Addameer itself, of course, is at risk of direct retaliation by Israel, which, as mentioned, already declared it an “unlawful association,” along with the five other distinguished human rights and civil society organizations, in October 2021. Israel has not provided concrete evidence of the “terrorist” links it claims justify the bans. Only alleged “secret evidence” has been invoked, which has led Western countries to hold off imposition of their own related anti-terror sanctions. Moreover, Israel has, to date, largely held off on executing the orders.

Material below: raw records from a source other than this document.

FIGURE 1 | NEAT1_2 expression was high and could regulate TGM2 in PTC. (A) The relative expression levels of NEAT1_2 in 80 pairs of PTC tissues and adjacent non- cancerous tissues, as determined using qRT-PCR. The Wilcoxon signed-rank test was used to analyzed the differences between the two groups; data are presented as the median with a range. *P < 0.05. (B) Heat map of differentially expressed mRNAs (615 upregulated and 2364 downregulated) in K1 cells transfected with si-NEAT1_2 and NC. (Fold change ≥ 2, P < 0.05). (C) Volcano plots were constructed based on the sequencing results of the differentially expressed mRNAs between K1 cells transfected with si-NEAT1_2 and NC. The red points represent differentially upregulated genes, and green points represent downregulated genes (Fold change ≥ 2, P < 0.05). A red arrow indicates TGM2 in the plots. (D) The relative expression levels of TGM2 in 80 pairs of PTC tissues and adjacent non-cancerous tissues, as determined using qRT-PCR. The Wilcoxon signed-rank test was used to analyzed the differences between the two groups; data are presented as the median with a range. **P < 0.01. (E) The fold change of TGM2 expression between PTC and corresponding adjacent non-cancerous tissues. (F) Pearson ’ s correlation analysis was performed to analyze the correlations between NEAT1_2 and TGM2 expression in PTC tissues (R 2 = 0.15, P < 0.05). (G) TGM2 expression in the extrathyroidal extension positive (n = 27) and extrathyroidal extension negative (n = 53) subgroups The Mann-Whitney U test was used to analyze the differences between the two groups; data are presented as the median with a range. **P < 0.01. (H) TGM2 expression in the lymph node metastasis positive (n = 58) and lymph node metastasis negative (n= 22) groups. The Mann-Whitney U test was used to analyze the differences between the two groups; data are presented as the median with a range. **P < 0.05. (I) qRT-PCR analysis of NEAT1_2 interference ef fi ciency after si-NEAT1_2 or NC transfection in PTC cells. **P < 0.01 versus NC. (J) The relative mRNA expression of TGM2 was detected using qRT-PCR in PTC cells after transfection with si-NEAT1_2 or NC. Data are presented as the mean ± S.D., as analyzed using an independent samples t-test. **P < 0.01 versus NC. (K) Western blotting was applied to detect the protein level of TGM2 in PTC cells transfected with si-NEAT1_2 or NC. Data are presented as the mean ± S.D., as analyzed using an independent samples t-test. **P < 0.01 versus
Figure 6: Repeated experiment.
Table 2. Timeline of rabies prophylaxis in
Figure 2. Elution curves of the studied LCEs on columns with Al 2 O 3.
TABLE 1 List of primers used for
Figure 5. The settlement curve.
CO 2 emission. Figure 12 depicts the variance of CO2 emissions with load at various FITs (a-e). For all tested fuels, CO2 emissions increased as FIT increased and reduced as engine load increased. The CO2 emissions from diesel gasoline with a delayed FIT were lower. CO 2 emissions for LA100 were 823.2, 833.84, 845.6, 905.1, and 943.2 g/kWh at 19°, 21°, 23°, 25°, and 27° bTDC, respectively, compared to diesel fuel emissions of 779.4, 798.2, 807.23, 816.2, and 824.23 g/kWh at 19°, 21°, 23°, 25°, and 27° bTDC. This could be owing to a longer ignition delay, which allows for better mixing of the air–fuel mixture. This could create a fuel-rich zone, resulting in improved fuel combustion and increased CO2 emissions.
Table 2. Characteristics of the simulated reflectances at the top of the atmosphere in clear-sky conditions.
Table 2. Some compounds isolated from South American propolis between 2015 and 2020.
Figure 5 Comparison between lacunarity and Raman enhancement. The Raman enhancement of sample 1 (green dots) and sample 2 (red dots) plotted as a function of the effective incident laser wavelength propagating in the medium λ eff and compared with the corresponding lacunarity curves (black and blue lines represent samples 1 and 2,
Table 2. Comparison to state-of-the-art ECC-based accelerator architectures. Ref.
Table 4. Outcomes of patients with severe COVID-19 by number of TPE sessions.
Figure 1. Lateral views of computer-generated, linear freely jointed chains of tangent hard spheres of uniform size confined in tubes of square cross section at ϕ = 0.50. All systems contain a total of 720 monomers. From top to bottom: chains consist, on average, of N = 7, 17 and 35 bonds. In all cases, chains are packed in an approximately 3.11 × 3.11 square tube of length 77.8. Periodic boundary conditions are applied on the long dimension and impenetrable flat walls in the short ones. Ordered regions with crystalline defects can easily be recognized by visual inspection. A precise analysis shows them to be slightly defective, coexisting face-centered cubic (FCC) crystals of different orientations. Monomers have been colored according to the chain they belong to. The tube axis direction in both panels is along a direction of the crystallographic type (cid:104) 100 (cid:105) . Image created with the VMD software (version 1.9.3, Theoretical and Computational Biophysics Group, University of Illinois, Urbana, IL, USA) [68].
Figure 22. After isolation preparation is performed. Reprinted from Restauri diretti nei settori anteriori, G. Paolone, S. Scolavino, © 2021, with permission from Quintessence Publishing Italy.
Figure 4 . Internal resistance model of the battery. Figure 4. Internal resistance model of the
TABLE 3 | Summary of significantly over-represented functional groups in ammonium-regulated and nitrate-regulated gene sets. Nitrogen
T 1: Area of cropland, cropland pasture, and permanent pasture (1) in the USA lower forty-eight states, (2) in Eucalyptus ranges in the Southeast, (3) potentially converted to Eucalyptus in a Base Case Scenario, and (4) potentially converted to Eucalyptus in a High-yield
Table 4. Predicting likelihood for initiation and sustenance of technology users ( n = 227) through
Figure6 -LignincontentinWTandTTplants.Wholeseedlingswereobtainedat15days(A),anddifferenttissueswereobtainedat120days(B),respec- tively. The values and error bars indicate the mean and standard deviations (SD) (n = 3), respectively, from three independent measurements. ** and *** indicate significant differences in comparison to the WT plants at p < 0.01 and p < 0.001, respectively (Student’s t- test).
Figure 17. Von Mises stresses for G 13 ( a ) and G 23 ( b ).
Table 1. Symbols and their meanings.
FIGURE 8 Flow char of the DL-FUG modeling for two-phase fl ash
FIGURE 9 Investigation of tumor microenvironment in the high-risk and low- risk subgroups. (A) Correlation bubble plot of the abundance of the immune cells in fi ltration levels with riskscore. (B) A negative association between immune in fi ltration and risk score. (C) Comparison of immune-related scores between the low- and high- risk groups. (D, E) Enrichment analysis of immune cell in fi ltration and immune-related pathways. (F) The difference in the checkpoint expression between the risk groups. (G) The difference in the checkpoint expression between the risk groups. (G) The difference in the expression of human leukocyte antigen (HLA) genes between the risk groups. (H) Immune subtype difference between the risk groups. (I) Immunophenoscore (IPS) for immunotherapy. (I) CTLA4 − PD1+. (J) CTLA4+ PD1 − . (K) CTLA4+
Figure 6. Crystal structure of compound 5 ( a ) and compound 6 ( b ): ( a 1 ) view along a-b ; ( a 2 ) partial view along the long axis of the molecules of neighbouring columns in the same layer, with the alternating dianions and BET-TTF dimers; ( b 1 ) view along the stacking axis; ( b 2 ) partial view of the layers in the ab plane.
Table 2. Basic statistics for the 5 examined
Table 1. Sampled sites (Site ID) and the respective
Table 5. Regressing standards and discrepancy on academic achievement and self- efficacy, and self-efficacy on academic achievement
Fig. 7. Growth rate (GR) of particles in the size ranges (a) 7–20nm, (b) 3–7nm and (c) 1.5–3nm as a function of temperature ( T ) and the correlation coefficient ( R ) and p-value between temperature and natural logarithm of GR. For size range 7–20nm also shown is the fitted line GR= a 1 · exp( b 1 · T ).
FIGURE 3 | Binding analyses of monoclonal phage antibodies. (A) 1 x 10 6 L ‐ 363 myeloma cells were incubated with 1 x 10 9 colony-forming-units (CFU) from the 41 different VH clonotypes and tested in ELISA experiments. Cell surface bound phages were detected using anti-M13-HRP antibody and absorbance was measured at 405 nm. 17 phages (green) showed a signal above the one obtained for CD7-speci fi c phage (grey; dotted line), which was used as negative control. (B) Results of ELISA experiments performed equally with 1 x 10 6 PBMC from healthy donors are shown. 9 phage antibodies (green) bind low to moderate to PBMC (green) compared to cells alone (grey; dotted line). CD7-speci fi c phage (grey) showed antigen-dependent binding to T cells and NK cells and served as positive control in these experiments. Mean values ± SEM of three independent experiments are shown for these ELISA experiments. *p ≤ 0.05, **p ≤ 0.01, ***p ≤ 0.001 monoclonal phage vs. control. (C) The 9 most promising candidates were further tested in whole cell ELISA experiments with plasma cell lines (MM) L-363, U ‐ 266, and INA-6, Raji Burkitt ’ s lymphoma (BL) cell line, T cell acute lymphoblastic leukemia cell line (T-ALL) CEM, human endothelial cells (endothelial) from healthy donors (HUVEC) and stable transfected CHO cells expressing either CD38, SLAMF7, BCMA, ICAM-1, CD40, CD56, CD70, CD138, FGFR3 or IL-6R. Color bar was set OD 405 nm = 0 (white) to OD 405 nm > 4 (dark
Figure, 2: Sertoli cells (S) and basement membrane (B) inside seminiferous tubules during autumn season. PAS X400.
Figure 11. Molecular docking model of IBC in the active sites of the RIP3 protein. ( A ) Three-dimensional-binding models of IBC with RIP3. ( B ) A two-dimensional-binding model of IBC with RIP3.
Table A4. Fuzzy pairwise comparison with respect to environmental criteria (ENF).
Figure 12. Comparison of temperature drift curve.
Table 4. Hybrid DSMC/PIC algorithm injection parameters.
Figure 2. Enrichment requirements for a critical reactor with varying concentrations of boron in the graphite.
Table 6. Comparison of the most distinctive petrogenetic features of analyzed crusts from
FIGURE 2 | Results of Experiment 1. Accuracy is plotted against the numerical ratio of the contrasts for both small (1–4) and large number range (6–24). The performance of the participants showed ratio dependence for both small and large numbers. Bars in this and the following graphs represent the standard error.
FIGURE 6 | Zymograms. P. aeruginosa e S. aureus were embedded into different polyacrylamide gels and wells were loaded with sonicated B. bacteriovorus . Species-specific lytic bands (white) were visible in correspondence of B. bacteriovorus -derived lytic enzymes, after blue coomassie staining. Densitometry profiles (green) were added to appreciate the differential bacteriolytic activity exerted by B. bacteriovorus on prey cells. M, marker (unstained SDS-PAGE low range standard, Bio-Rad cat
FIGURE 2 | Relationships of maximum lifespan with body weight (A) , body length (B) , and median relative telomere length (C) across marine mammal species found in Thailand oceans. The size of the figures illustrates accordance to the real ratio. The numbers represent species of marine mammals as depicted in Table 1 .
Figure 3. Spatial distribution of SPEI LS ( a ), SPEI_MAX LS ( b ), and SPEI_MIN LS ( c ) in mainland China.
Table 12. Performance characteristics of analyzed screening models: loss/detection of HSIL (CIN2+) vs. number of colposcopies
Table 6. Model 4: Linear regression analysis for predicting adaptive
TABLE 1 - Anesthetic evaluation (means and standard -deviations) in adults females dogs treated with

This “in terrorem” approach is analogous to the way Israel uses thousands of demolition orders issued against Palestinian structures but held in abeyance, sometimes for years, so as to maintain a continuing threat of sudden demolition. If Israel decides that Addameer, for instance, has gone too far in exposing apartheid crimes, it might–in addition to physically attacking Addameer’s offices and personnel–pressure arrested individuals to give false testimony against Addameer in exchange for a lenient plea bargain. Such evidence might then be presented to other countries to get them to sanction Addameer and its personnel (and, of course, the false charge against Addameer, and such evidence, would be cited by the Israel lobby in attacks on IHRC to get Harvard to condemn the apartheid report).
Nonetheless, the publication of the report is a victory for Palestinian human rights. Moreover, the wariness shown by leaders of the Israel lobby seems to show they are beginning to measure the growing magnitude of the anti-apartheid movement as it continues to build, the potential of the apartheid concept to clarify public perceptions and trigger public outrage, and the risk that flimsy ad hominem attacks on those who carry the apartheid message may only draw more attention to the reports and alienate more uninformed supporters of the Jewish state.
Steve France is a retired journalist and lawyer in the DC area. An activist for Palestinian rights, he is affiliated with the Episcopal Peace Fellowship Palestine-Israel Network and other Christian Palestinian-solidarity groups.